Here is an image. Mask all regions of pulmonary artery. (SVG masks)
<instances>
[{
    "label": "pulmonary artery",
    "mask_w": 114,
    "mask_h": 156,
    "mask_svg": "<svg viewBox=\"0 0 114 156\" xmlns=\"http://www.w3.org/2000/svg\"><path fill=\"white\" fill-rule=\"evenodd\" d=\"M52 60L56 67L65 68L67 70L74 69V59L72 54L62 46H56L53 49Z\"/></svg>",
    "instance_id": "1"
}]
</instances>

---

WHAT TO DO: Copy all the records above verbatim, keeping every line unchanged.

COMPLETED EXERCISE:
Here is an image. Mask all regions of pulmonary artery. (SVG masks)
<instances>
[{
    "label": "pulmonary artery",
    "mask_w": 114,
    "mask_h": 156,
    "mask_svg": "<svg viewBox=\"0 0 114 156\" xmlns=\"http://www.w3.org/2000/svg\"><path fill=\"white\" fill-rule=\"evenodd\" d=\"M52 60L56 67L65 68L67 70L74 69V59L72 54L62 46H56L53 49Z\"/></svg>",
    "instance_id": "1"
}]
</instances>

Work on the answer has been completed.